*Instructions to follow*. Resume the film review about art that survived the Nazi concentration camps, starting right after its last sentence.

==== Extract provided

Gottliebova had no choice but to do Mengele’s bidding, and her creations saved both herself and her mother from the ovens. Still, when the artist attempted to reclaim the paintings after the war, the request was refused. “She had the right to take credit for the drawings,” conservators of the Auschwitz Museum told her, “but the works were part of Dr. Josef Mengele’s archive.”

This is just one of the chilling anecdotes included in Cognet’s beautiful and unsettling feature film. As you’d expect, it is by turns horrifying, gut-churning and wonderful, an unexpected celebration of the irrepressible pockets of creativity that unexpectedly flourished under Nazi rule. In fact, despite the abuse, starvation and torture directed at Jews, Romani, Poles, lesbian, gay, bisexual and trans people, the disabled and people of color, many internees found ways to resist, whether by storytelling, creating music, imagining gourmet meals or making art.

A still image from the film Because I Was a Painter: Art That Survived the Nazi Concentration Camps.A contemporary view of a concentration camp, from the film Because I Was a Painter: Art That Survived the Nazi Concentration Camps. (Photo: La Huit Productions and Augenschein Filmproduktion)

Because I Was a Painter includes interviews with five still-living-and-working sculptors and painters who survived the camps – Yehuda Bacon and Samuel Willenberg (both based in Israel); Jose Fosty (in Belgium); Walter Spitzer (in France); and Krystyna Zaorska (in Poland) – and showcases the artwork of dozens of their deceased colleagues. The result is a dramatic smorgasbord of images.

Unfortunately, however, the film is weak on context and the viewer has to do some independent research to learn that most of the rescued drawings and paintings were discovered by the Allies after the camps were liberated. Perhaps the filmmakers wanted to prod us to investigate the backstory ourselves, but regardless, Because I Was a Painter is an important, moving and fascinating look at genocide, war and the coping mechanisms utilized by at least some of those who made it out.

A reading of diary entries written by Slovenian Zoran Music (1909-2005), imprisoned in Dachau, opens the film. They describe his intense need to draw “the landscape of death” and capture the agony he witnessed on the faces of those around him. “My intention was to pay homage,” he wrote. “I drew all that because I was a painter. What else could an artist do?”

Similarly, Polish resistance fighter Josef Richter – a man who is assumed to have perished in 1943 – grabbed any paper he could find, including old newspapers and crumpled bags, to draw what he saw: the trains that transported human cargo, the guards and the other internees. His work is now housed in the Ghetto Fighters’ House in Israel and provides the only existing record – there are no photos – of daily life in Sobibor, a camp in occupied Poland.

========
==== Records provided

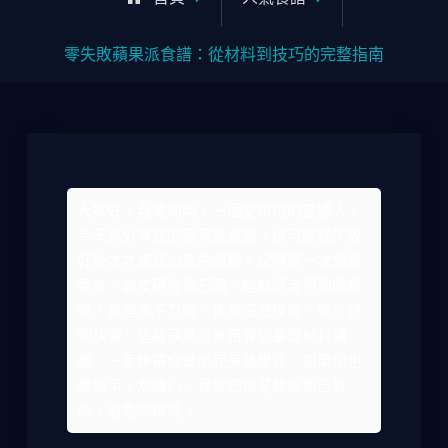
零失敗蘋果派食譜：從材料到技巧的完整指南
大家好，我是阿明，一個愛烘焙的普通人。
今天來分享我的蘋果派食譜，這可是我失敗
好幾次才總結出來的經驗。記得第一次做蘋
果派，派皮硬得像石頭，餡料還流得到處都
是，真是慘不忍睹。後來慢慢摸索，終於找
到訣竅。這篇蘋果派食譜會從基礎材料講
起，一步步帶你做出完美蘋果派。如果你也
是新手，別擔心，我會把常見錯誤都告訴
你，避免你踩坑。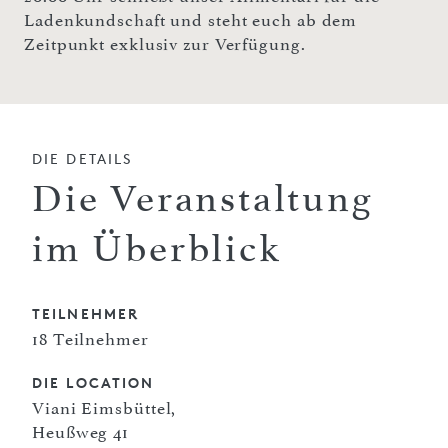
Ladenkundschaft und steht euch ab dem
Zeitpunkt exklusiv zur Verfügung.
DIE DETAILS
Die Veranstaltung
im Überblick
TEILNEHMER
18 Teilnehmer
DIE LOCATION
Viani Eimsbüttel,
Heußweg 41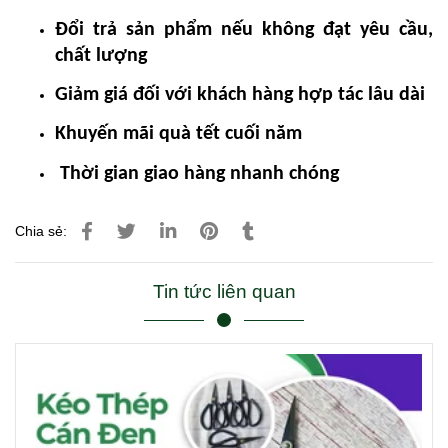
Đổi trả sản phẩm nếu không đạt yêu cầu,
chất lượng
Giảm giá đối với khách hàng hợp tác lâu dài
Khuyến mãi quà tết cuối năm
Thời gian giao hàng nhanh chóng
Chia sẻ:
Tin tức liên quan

========
==== Records provided

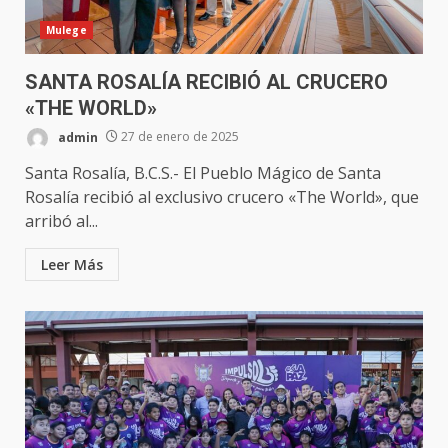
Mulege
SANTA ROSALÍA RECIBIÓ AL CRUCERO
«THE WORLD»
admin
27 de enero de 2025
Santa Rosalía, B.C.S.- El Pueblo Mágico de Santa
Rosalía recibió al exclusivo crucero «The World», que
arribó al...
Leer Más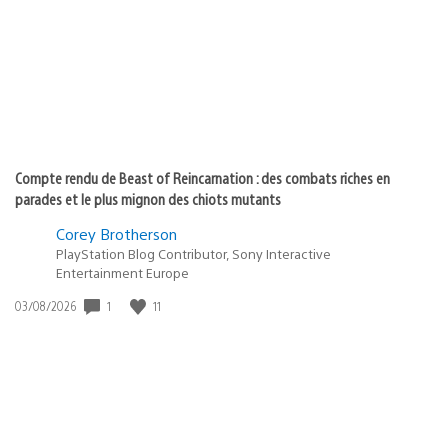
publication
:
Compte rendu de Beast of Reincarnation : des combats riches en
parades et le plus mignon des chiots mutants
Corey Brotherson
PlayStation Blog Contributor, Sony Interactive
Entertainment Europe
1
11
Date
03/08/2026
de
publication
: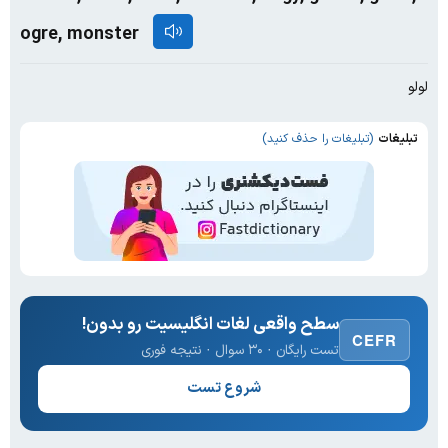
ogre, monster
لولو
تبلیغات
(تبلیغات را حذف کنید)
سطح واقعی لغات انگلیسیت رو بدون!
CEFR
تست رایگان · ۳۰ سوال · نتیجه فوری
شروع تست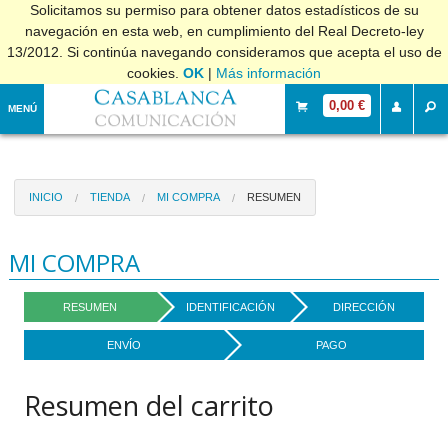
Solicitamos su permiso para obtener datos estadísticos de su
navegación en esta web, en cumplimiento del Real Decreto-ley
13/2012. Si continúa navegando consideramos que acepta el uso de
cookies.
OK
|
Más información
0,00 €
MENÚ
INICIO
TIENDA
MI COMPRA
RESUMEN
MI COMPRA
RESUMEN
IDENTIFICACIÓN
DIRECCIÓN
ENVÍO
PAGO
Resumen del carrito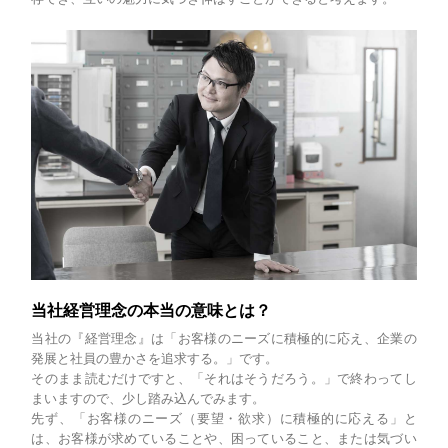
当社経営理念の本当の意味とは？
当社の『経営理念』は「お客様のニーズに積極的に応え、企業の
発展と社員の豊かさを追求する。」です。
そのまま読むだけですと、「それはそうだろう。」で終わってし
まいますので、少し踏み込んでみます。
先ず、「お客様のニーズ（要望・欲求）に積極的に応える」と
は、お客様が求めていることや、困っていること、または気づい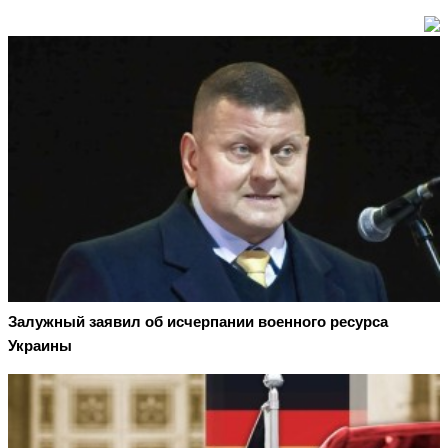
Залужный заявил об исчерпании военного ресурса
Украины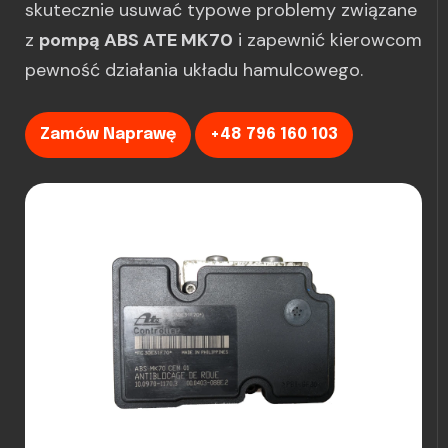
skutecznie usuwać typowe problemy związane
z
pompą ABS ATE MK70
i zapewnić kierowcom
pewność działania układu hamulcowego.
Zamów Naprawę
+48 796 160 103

========

*Exercise answer*.
Yehuda Bacon (born in 1929), a survivor of Theresienstadt, also wanted to capture the everyday realities of life under Nazi domination. Most of his drawings – including vivid pictures of dead bodies being moved on lorries, their arms dangling; SS watchtowers; and the crematoria – were completed after the war, once Bacon was once again living far from the watchful eyes of overseers and Kapos. Nonetheless, while in the camps, he told the filmmakers that he was “always drawing in my mind. I knew exactly how everything looked, the chair, the undressing room, the smoke billowing from the chimneys, the faces, with eyes that glared out at you.”

Unlike Bacon, whose work is fairly representative, some artists – likely cartoonists before the war – drew in graphic novel style; others, including resistance fighter Wiktor Siminski, (birth and death dates are unknown) were precise photo realists whose provocative images raise a plethora of questions. As the film’s narrator points out, Siminski was incarcerated in Sachsenhausen for more than five years. During that time, many of his illustrations focused on the crematoria. Nonetheless, he likely never saw the inside of the building. “Executions in gas chambers were never seen by inmates,” the film reports. “Only SS watched.” How, then, did Siminski replicate them so accurately, including one drawing of a woman being gassed? Did he somehow get inside or did he imagine it? We’ll never know.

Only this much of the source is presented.